When asked about their challenges when starting KOSA AI, Layla mentioned struggling to find enthusiastic people to fund them. They are selling a B2B software but found it difficult to convince people that it was worthwhile to buy. “The biggest issue is that the people who control the capital are the people who are causing this problem. They are benefitting from it so there’s no incentive for them to solve it.” They learnt that they need to position their solution slightly differently and make it palatable for the investors they are pitching to, “which is always a compromise, but I think that’s the way progress is made, with compromise.” They now highlight the competitive advantage KOSA AI would offer their clients.    

Stereotypes and more hurdles   

Layla faces several challenges as a female founder in the tech industry. Firstly, she often feels she has to go against societal expectations of what a “nice” Asian girl should be like. She describes herself as straightforward and unfiltered. “I think people have this idea that I’m an Asian girl. So I’m very nice. And then whenever I am not very nice, I’m not very nice by any standard. I’m not a very, you know, agreeable person. I’m quite argumentative. Then people are always shocked, and then they always think I’m a little bit bitchy. A little intense. And I want people to know that the traits that I possess are, reasonable traits for women to have, especially for, you know, tiny Asian girls to have as well.”  
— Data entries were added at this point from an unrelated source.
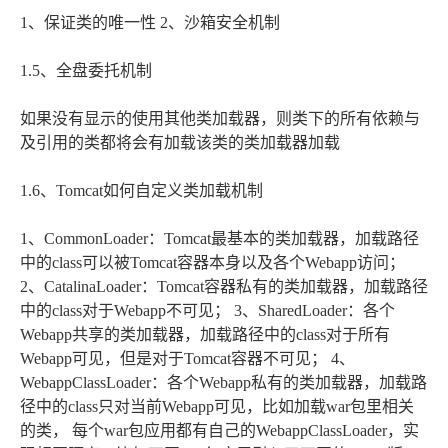
1、保证类的唯一性 2、沙箱安全机制
1.5、全盘委托机制
如果没有显示的使用其他类加载器，则类下的所有依赖与
及引用的类都将会有加载该类的类加载器加载
1.6、Tomcat如何自定义类加载机制
1、CommonLoader：Tomcat最基本的类加载器，加载路径
中的class可以被Tomcat容器本身以及各个Webapp访问；
2、CatalinaLoader：Tomcat容器私有的类加载器，加载路径
中的class对于Webapp不可见； 3、SharedLoader：各个
Webapp共享的类加载器，加载路径中的class对于所有
Webapp可见，但是对于Tomcat容器不可见； 4、
WebappClassLoader：各个Webapp私有的类加载器，加载路
径中的class只对当前Webapp可见，比如加载war包里相关
的类， 每个war包应用都有自己的WebappClassLoader，实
“It’s not my problem if I don’t fit into your stereotype of who you expect me to be. That’s not my responsibility. My responsibility is to drive my business. And of course, that requires some of these traits, which are completely acceptable for white men in leadership to have, but like completely unacceptable for women in leadership to have, which is the whole problem.”  

Lessons from Layla  

In conclusion, Layla encourages other women who are budding entrepreneurs to stay true to themselves and the traits they know will help them succeed. She encourages women to have a bit more confidence and blind confidence. Research shows men are comfortable applying for jobs when they fulfil 60-70% of the criteria, but women will only apply to jobs when they meet 100% of the requirements. “I think we’re just unnecessarily harsh on yourself sometimes. And then I think that limits your creativity or imagination. You’re kind of self-limiting through a lot of the thoughts and then the standards that you have. Set for yourself. Which is not necessary, you know. So that’s why I think people should have some more blind confidence at times.”  

Her journey to starting KOSA AI has been challenging, but she has persevered and will undoubtedly go on to achieve so much more with her determination and passion for improving the world.